Listen Up, Mom!
She was our eldest child, a high schooler just fifteen years old. She hadn’t been home from school long until she curled up in a chair near me and began telling of the day’s activities in a calm, but vibrant, manner. I listened with interest to the latest escapades of her and her peers: the newest steady couple, the toughest test question, the prize-winning rude remark of the day, the most over-bearing teacher. From time to time I interjected a comment when it seemed fitting.
Gradually the talk turned to her very best friend, Mary.
“Do you have any idea, Mom, how miserable Mary is?”
“And why is that?” I asked.
“Her parents don’t care much about her. Her dad is so busy he is hardly ever home, and her mother is so lazy. She leaves all the housework for Mary to do. And her mom yells at Mary a lot telling her to ‘get the dishes done’ or ‘get upstairs and clean the bathroom and while you‘re up there straighten your room. It’s a pigpen.‘”
“How does Mary treat her mother when this happens,” was my inquiry.
“Oh, she yells right back. Mary tells her mom how mean she is, and while she begins running water in the sink or starts up the stairs, she does it with an attitude. I’ve seen that for myself. It‘s not a happy way to live.”
“No, it’s not, honey.” I quickly agreed. “Do you suppose Mary could make it a happier place by being kind and thoughtful of her mother and doing some of the needed chores BEFORE her mother tells her to do them? Could you help her understand that throwing insults back at her mom is not only wrong, but it just makes her mother more miserable, as well as making Mary upset and ugly, and escalates the anger in the home?”
“Hmmmm,” escaped quietly from our daughter’s lips. “I could try. I don’t know if Mary will listen to me or not. Do you know what else is going on with Mary?”
“Yep! She’s beginning to fool around with drugs.”
“What?” was my startled reply. “Where does she get them?”
“Oh, Mom, you can easily get them from many sources,” sighed our daughter.

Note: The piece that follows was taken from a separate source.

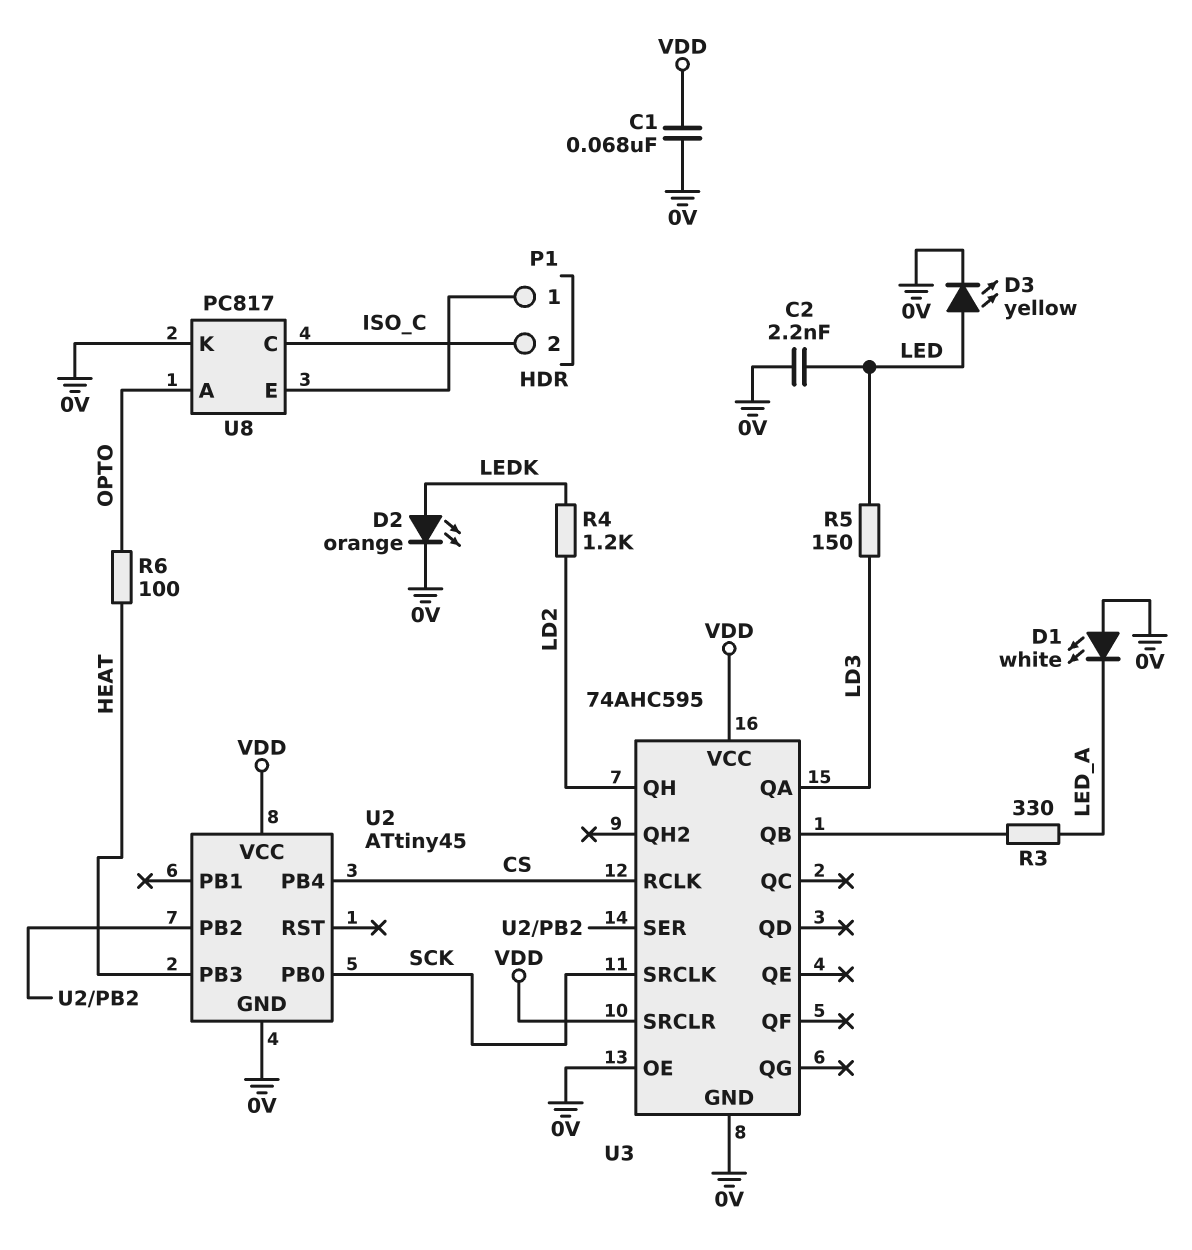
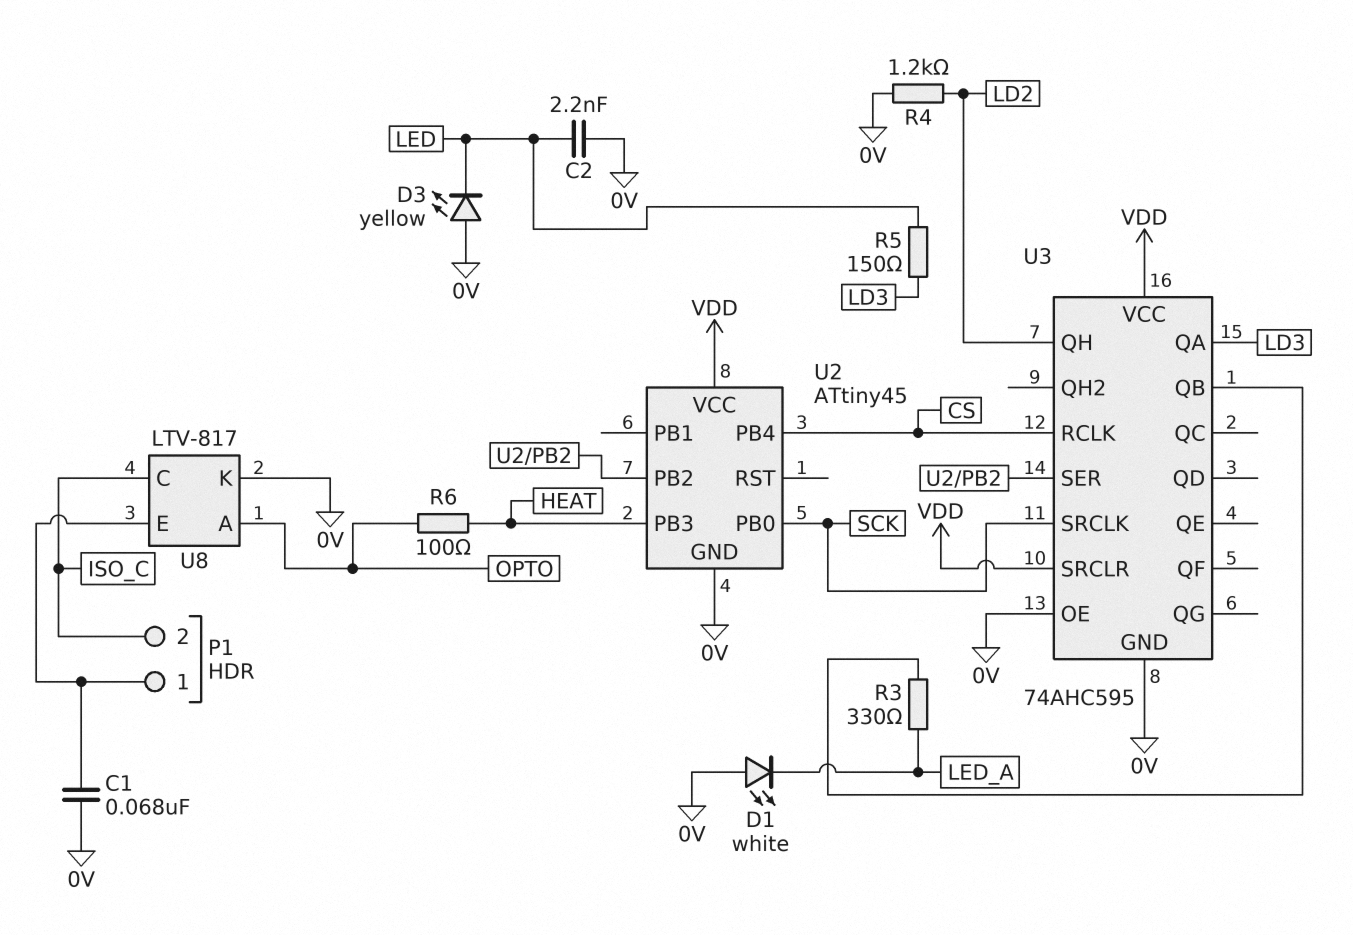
C1: 68nF (0V, VDD) -> 68nF (0V, P1/1)
D2: LED orange (A LEDK, K 0V) -> none
D3: LED yellow (A LED, K 0V) -> LED yellow (A 0V, K LED)
R4: 1.2k (LD2, LEDK) -> 1.2k (0V, LD2)
U8: PC817 -> LTV-817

“You know playin’ around with drugs is a dead end street, honey.” My voice lost its calm tone and began to escalate with each uttered word. “You’ll ruin your health, you’ll loose your sense of right and wrong and be tempted to do things you would never do if not on mind-altering chemicals. You’ll ruin your life and you’ll break your Dad’s and my hearts. You’ll be a terrible example and influence on your sisters and worst of all you‘ll bring shame to the name of Jesus.” By now the words were tumbling out of my mouth, my tone was panicky and high-pitched, my heart racing in fear. I continued to sling one dire consequence after another at her drooping body.
By then our daughter’s cheeks were wet with tears streaming down her face and dripping from her chin. She quivered as she softly said, “Mom, I didn’t say I was doing drugs; I said Mary was. I’m not going to get involved with them, I just want to know how I can help her stop.”
Stop! That’s exactly what I did as the eyes of my rattled mind were opened. I stopped the tirade of undeserved words, enfolded that precious child in my arms and then, with my own face bathed in tears, said, “Oh, honey, please forgive me, for not really listening to what you were saying.”
It would be another ten years before our daughters were all grown up, each a beautiful young lady, but I never forgot the lesson I learned that day from our eldest: “Listen up, Mom!”
Author’s Note: One of life’s true experiences.